TRIBULATTI, MARIA VIRGINIA; ARIAS, PAULA*; KIERBEL, ARLINET; PEPE, MARÍA VICTORIA

Mendoza

Congreso; SAIB - 58 Annual Meeting; 2022

Macrophages are cells specialized in the destruction of pathogens through phagocytosis, but they also play a role in the elimination of dead cells and cellular debris through efferocytosis. Since infection sites are usually full of pathogens and dead cells, macrophages encounter both stimuli simultaneously. However, depending on the perceived stimuli, macrophages are thought to acquire either a pathogen-killing or an efferocytic/healing phenotype, previously considered to be mutually exclusive. Besides, we have previously found that the bacterial pathogen Pseudomonas aeruginosa adheres to apoptotic cells. Therefore, we aimed to study whether pathogens and apoptotic cells can be internalized and processed jointly by macrophages and the modulation of efferocytosis during inflammation. We exposed primary bone marrow-derived macrophages (BMDM) to P. aeruginosa, apoptotic cells, and P. aeruginosa-laden apoptotic cells, to study the response of macrophages under different stimuli. To achieve this, we measured phagocytic and efferocytic efficiencies by confocal microscopy image analysis, and changes in cytokine expression levels by RT-PCR. We found that BMDMs are very efficient in engulfing both P. aeruginosa and apoptotic cells, with a high bactericidal capacity not affected by the concomitant presence of apoptotic material. Furthermore, after phagocytizing and processing P. aeruginosa, through IL-6 production, macrophages increase their efferocytic capacity. Thus, our results show that the inflammatory response generated by bacterial processing enhances the ability of these macrophages to control inflammation.
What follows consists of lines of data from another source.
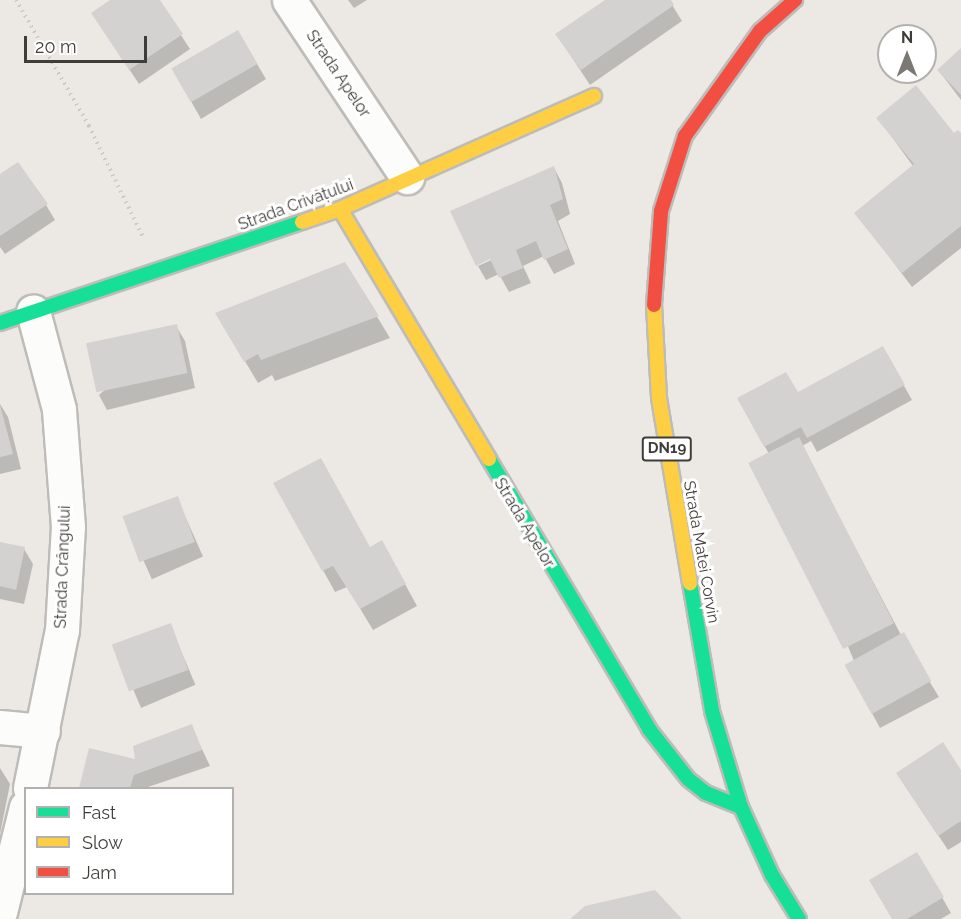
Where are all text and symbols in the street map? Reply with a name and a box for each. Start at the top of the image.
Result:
scale bar [27,24,150,62]
north arrow [877,24,937,84]
street label: Strada Apelor [302,27,374,121]
text: N [901,28,913,47]
text: 20 m [35,36,77,57]
street label: Strada Crivățului [236,175,356,235]
road number: DN19 [642,437,692,461]
street label: Strada Apelor [490,475,558,571]
street label: Strada Matei Corvin [679,479,723,625]
street label: Strada Crângului [51,505,75,629]
legend [24,787,234,895]
text: Fast [82,802,116,823]
text: Slow [82,832,123,853]
text: Jam [82,862,117,883]

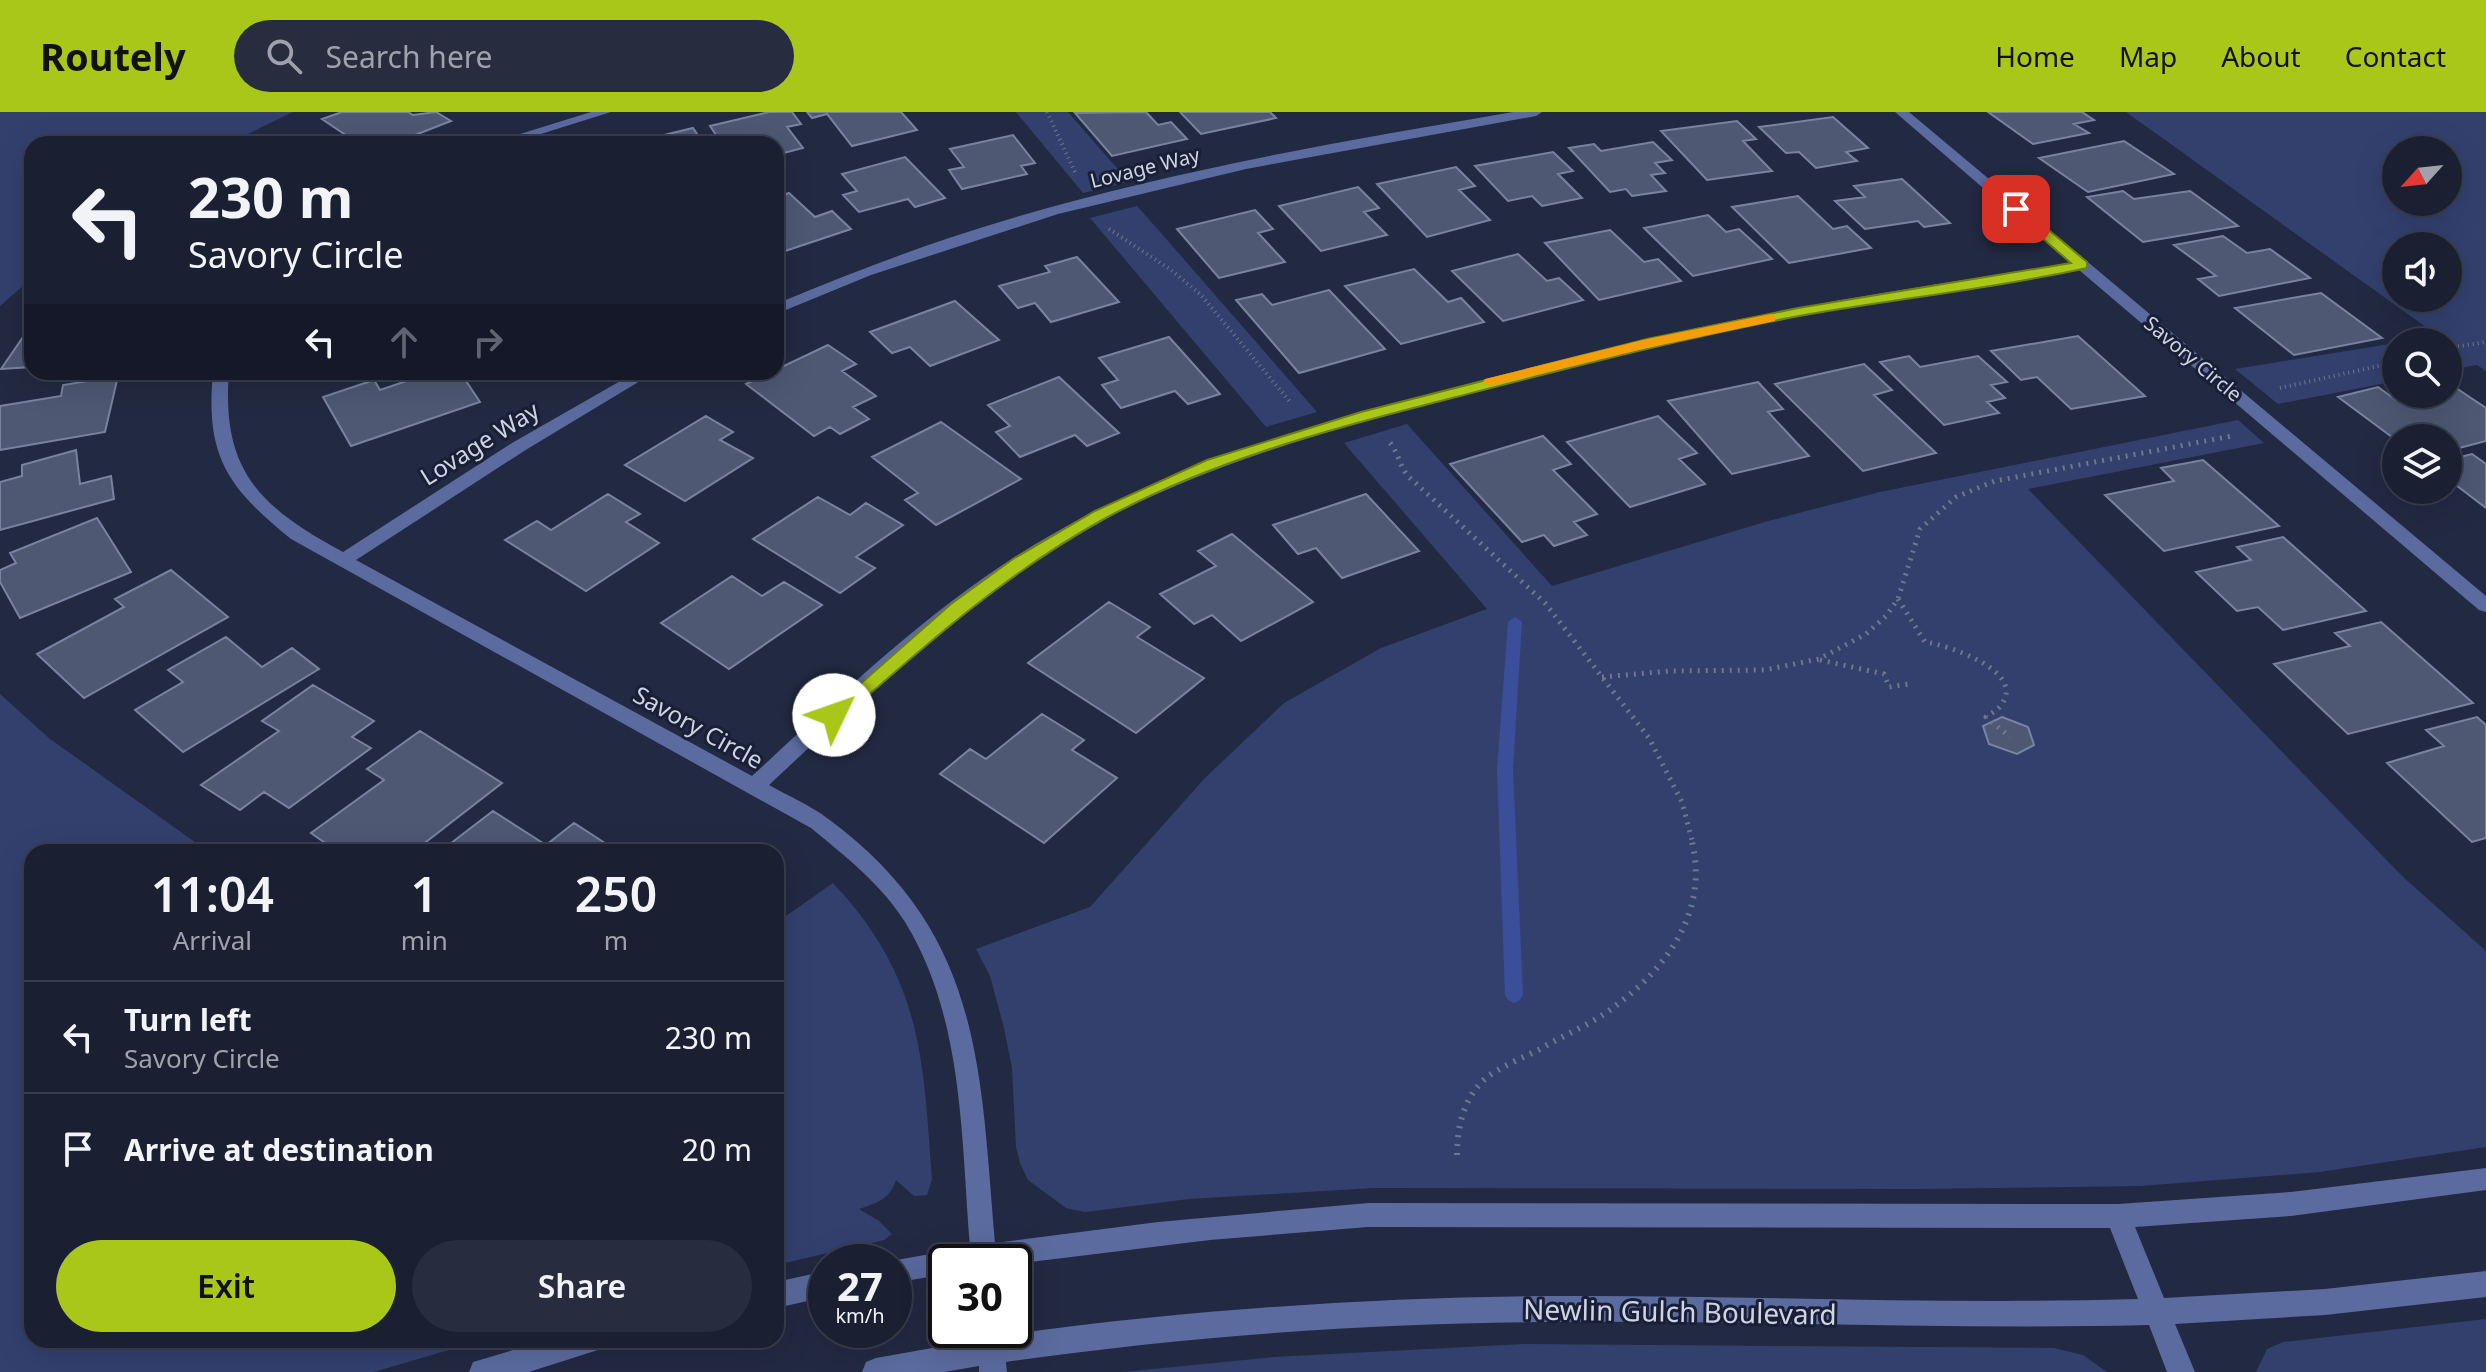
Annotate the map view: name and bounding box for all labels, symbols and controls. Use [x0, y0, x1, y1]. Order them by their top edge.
search box [234, 20, 794, 92]
text: Routely [40, 30, 186, 82]
icon: search [262, 34, 306, 78]
text: Search here [326, 36, 493, 77]
text: Home [1995, 37, 2075, 75]
text: Map [2119, 37, 2177, 75]
text: About [2221, 37, 2301, 75]
text: Contact [2345, 37, 2446, 75]
north arrow [2382, 136, 2462, 216]
map controls [2382, 136, 2462, 504]
street label: Lovage Way [1087, 141, 1203, 194]
text: 230 m [188, 158, 353, 234]
icon: left [56, 168, 160, 272]
pin [1982, 175, 2050, 243]
icon: arrive [1994, 187, 2038, 231]
text: Savory Circle [188, 230, 404, 279]
button: sound [2382, 232, 2462, 312]
street label: Savory Circle [2139, 310, 2248, 407]
icon: left [298, 320, 342, 364]
icon: ahead [382, 320, 426, 364]
icon: right [466, 320, 510, 364]
button: search [2382, 328, 2462, 408]
street label: Lovage Way [413, 393, 546, 492]
button: layers [2382, 424, 2462, 504]
position arrow [792, 673, 876, 757]
street label: Savory Circle [628, 677, 770, 776]
text: 11:04 [151, 861, 274, 926]
text: 1 [411, 861, 438, 926]
text: 250 [575, 861, 657, 926]
text: Arrival [173, 922, 252, 958]
text: min [401, 922, 448, 958]
text: m [604, 922, 628, 958]
text: Turn left [124, 999, 252, 1040]
icon: left [56, 1015, 100, 1059]
text: 230 m [665, 1017, 752, 1058]
text: Savory Circle [124, 1040, 280, 1076]
icon: arrive [56, 1127, 100, 1171]
text: Arrive at destination [124, 1129, 434, 1170]
text: 20 m [682, 1129, 752, 1170]
button: Exit [56, 1240, 396, 1332]
button: Share [412, 1240, 752, 1332]
speed limit sign: 30 [928, 1244, 1032, 1348]
text: 27 [837, 1258, 883, 1313]
street label: Newlin Gulch Boulevard [1523, 1289, 1837, 1333]
text: km/h [835, 1302, 885, 1329]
We further described that, when macrophages are exposed to apoptotic cells, they engulf mainly intact cells that subsequently fragment within the phagocyte. In contrast, apoptotic cells loaded with bacteria are internalized into multiple fragments, preceding the formation of multiple efferosomes. We also found that apoptotic material and bacteria localize into separate LAMP-1 positive vesicles. Since macrophages produce an immune response only after phagocytosis, we hypothesize that a differential processing or trafficking of cargo must occur. Regulation of vesicle formation, trafficking, and maturation, involves the Rab family of small GTPases. Therefore, we plan to study the role of Rab GTPases in the sorting and trafficking of this differential cargo and the biological implications this may have.